Earnings are now expected to be just $8 to $10 million. TRS shares fell 12%.

The US finishes higher, movement at the top, unemployment falls

US markets finished broadly higher on Friday, with the Nasdaq leading the way to jump 1.4% whilst the S&P500 and Dow Jones added 0.9% and 0.5% respectively.

The biggest driver today and across the week was the performance of ‘big tech’, as the likes of AmazonAlphabet, and Facebook benefitted from another fall in the US bond rate.

This came despite a fall in US unemployment to 5.8%. That said, only 559,000 jobs were gained in May, below the 650,000 expected.

Many analysts suggest this may be the ‘goldilocks’ scenario where the economy isn’t strong enough to boost inflation but is just weak enough to ensure support is maintained.

Alphabet Inc (NYSE: GOOGL) overtook Amazon (NYSE: AMZN) in the size race this week, moving beyond US$1.6 trillion in market cap but remains well behind Apple (NYSE: AAPL) at over US$2 trillion.

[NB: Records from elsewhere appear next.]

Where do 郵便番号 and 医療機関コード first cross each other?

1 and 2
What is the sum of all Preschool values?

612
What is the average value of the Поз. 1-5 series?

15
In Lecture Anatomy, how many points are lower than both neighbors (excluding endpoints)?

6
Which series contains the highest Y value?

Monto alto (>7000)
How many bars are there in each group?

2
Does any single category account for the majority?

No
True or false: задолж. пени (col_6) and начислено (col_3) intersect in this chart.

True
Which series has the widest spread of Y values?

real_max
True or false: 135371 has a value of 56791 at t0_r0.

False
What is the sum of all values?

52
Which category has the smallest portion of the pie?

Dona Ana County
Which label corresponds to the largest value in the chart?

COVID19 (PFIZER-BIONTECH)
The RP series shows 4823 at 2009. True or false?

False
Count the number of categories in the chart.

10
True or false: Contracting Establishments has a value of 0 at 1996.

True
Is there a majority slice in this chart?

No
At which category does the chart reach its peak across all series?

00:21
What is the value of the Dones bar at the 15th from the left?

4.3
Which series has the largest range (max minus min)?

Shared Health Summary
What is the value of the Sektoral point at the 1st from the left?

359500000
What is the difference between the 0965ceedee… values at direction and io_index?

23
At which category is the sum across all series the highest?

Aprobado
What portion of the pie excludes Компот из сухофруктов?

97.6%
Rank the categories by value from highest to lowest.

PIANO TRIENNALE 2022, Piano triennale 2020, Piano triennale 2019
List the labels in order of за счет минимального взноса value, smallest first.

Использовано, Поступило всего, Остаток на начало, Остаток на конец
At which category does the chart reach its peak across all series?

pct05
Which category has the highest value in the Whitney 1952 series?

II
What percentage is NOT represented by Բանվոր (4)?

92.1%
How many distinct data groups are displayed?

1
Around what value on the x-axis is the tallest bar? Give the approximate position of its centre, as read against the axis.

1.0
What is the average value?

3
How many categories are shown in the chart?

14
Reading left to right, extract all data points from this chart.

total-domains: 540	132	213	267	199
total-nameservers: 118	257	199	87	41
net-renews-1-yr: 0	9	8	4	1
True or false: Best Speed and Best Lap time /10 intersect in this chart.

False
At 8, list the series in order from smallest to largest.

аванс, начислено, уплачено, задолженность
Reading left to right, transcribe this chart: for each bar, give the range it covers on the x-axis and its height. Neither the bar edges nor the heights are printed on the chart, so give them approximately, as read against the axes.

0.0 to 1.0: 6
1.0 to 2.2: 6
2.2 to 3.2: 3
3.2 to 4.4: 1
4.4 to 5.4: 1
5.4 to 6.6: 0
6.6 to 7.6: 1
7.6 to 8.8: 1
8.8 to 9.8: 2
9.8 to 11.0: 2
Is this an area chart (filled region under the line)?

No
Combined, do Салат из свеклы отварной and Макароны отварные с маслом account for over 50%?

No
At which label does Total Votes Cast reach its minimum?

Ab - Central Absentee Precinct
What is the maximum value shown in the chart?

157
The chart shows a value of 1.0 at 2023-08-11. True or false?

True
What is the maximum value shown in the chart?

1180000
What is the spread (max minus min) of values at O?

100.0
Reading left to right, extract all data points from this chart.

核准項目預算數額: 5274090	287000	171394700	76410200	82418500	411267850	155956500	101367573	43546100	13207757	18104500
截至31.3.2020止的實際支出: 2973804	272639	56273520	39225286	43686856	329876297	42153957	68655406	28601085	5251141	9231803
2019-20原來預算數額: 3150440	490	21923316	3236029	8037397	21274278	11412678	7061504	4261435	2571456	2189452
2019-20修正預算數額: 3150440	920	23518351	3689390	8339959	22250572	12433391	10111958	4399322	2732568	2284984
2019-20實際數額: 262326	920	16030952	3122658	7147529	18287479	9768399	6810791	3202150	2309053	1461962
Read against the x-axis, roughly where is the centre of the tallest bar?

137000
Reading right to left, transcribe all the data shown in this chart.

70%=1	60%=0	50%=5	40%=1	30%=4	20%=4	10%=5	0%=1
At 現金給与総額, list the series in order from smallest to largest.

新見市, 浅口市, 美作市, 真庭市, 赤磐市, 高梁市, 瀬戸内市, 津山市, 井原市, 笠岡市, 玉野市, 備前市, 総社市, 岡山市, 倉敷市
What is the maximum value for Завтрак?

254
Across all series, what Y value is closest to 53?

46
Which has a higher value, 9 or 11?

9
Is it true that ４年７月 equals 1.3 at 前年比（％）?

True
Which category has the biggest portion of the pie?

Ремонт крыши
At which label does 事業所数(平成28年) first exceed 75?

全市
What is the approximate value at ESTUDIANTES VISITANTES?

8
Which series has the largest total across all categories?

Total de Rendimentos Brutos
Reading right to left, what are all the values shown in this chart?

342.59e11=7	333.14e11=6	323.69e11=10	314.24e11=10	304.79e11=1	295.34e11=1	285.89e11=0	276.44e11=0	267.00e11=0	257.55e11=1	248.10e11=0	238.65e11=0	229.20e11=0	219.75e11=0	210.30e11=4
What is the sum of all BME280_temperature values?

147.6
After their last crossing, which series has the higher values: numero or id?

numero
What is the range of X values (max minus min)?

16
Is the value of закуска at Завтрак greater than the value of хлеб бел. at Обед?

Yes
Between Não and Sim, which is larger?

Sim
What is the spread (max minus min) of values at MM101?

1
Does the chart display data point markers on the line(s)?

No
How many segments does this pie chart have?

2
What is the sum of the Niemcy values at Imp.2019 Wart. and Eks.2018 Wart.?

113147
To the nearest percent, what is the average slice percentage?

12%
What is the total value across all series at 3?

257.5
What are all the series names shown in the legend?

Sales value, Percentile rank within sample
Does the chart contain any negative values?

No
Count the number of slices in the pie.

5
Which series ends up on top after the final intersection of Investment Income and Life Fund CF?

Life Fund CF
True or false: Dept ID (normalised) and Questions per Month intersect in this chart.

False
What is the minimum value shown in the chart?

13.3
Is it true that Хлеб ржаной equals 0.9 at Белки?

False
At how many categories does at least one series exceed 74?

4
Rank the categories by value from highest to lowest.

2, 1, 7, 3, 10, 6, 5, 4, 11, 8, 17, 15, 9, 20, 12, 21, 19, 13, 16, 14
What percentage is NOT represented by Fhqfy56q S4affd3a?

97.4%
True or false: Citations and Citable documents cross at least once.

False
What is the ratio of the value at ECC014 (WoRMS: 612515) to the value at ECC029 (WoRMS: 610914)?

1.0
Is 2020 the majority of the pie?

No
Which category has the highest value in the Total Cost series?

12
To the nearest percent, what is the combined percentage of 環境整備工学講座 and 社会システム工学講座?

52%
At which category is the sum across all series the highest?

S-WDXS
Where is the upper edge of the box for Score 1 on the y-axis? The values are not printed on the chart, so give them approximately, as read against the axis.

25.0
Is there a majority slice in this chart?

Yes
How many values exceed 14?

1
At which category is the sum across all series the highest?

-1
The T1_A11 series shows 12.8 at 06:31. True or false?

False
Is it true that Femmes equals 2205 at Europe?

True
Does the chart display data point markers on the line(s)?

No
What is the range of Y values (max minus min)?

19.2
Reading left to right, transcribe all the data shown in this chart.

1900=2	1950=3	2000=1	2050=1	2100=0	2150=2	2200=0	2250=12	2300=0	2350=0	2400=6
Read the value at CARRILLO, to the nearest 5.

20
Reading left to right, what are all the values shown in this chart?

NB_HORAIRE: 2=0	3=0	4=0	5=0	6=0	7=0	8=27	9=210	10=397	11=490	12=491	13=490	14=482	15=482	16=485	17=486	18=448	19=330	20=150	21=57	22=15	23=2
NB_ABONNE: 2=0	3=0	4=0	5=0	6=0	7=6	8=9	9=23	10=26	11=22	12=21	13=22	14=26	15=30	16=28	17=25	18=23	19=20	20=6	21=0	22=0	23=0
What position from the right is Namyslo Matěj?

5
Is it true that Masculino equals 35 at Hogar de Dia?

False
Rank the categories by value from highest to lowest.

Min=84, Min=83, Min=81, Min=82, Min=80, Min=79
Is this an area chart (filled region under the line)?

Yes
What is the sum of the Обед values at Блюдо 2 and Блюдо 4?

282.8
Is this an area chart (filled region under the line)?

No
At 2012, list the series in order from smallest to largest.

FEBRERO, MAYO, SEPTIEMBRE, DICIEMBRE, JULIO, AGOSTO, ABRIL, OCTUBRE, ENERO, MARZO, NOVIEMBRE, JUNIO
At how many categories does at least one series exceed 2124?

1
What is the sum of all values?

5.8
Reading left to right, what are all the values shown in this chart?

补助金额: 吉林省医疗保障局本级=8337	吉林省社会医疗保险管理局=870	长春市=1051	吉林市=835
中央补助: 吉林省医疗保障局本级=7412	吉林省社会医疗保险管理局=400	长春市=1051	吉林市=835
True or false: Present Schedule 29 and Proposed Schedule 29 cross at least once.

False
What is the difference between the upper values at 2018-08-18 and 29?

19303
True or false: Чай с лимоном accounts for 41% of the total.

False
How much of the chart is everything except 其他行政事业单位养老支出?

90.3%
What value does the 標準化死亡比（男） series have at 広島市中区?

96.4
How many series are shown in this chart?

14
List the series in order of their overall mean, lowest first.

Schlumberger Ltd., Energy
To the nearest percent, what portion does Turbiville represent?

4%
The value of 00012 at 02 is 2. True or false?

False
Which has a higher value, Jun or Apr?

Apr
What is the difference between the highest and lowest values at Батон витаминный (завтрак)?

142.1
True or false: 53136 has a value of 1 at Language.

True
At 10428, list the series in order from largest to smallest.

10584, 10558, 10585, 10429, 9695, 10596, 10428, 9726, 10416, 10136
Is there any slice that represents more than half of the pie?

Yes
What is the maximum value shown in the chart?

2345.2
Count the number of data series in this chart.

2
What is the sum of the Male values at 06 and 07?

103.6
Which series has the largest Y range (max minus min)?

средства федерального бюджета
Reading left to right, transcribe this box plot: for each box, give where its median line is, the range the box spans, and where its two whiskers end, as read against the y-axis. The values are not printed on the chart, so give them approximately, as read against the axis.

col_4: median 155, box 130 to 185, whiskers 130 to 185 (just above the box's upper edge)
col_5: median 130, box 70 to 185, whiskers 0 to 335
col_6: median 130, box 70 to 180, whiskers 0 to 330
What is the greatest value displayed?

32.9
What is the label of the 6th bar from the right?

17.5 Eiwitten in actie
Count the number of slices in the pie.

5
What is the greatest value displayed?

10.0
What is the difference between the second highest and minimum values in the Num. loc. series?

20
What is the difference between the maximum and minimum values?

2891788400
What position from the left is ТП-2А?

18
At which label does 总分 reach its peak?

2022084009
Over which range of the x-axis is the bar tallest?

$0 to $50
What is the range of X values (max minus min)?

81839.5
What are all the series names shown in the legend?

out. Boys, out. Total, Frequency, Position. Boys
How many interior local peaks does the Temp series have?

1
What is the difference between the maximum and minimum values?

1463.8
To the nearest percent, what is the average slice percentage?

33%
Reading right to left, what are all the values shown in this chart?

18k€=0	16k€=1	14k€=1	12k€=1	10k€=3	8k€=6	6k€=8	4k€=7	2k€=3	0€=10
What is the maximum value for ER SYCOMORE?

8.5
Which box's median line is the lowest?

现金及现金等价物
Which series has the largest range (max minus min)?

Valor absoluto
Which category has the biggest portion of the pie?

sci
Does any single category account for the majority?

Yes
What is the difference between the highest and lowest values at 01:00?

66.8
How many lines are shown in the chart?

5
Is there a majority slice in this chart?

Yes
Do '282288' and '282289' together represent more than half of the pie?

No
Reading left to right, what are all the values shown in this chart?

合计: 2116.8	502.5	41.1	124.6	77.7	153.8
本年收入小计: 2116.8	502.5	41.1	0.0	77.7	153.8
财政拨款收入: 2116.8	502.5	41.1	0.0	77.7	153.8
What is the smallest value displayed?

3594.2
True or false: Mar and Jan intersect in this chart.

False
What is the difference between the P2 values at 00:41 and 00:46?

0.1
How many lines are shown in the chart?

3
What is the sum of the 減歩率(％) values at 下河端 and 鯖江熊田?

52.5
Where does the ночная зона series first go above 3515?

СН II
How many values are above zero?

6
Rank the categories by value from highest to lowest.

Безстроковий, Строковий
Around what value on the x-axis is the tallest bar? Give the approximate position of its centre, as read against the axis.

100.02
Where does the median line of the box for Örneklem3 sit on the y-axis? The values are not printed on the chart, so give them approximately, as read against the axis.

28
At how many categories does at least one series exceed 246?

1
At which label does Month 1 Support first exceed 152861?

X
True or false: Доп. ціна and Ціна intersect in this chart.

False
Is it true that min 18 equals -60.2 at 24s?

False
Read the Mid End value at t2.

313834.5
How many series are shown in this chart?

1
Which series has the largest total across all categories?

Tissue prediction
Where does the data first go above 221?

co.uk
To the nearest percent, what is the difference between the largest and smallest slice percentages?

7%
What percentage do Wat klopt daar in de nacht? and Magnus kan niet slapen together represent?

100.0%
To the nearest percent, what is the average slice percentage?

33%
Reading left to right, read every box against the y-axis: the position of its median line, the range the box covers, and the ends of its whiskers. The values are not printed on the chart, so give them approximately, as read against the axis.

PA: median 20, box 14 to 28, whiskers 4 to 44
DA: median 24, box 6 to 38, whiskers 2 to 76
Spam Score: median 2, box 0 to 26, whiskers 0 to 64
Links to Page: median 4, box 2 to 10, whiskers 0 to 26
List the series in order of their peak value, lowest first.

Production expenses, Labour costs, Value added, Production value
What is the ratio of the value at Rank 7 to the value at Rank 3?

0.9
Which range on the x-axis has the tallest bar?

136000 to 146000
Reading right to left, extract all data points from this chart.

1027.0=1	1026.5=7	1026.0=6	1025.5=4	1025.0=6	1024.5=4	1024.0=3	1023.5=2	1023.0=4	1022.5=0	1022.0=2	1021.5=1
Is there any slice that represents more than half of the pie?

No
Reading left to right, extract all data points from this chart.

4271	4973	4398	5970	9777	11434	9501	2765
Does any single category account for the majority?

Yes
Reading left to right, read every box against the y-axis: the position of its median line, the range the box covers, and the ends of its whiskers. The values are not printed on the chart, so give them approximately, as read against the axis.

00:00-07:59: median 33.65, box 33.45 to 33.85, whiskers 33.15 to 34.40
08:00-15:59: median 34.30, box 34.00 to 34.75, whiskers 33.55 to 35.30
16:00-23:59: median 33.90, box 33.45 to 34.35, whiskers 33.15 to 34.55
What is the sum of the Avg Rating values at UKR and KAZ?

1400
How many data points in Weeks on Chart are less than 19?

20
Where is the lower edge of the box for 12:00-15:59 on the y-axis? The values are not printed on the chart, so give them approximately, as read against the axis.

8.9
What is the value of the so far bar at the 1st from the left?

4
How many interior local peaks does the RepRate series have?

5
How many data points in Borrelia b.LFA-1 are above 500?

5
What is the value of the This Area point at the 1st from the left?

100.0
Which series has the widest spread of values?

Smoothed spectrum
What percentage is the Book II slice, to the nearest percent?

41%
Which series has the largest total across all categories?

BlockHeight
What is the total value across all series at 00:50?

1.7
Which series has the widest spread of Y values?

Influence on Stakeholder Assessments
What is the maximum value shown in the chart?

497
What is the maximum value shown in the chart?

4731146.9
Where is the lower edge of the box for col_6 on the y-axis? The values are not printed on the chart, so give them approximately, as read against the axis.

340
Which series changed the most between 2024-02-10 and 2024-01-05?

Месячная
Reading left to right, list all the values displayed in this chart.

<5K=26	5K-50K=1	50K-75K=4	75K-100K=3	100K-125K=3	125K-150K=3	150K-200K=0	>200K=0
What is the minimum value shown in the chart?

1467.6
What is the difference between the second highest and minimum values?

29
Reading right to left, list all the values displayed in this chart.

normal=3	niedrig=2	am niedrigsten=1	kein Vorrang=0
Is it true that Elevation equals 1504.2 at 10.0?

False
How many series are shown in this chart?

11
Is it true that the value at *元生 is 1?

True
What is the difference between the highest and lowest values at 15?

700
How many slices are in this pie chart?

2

Across the week, it was the value-focused Dow Jones leading, up 0.7%, with the S&P500 and Nasdaq trailing at 0.6% and 0.5%.

Know what you own, follow the leader, headline data is not all it seems 

The resurgence of the ‘meme stock’ rally once again brought focus on the growing use of passive investments around the world.

Unbeknownst to many, but both AMC Entertainment and GameStop, which have seen returns in the thousands of percent in a short period are actually among the largest holdings in the Russell 2000 small cap index. 

Given the incredible volatility and clearly struggling business models, there is little doubt most investors would be seeking to avoid rather than hold them as their largest exposure. It always pays to look beyond the label.

This follows onto my second takeaway, which is that headline data and forecasts are not all they seem.

This week saw Australia among the world leaders as GDP increased 1.8%, yet expectations through 2020 were that our record-high savings rate would reduce, offering a perfect opportunity for Australian retail spending.

With the rate still at 11.6%, down from 12.2% last quarter, this hasn’t quite come to fruition.

Finally, after a week of presentations, and some paternity leave, there appears to be somewhat of a ‘follow the leader’ view in markets, with consensus building around everything from monetary policy to ‘transitory’ inflation and ESG.

I’m wary of anything where ‘experts’ agree and believe a more active approach than ever is warranted given the very unique conditions.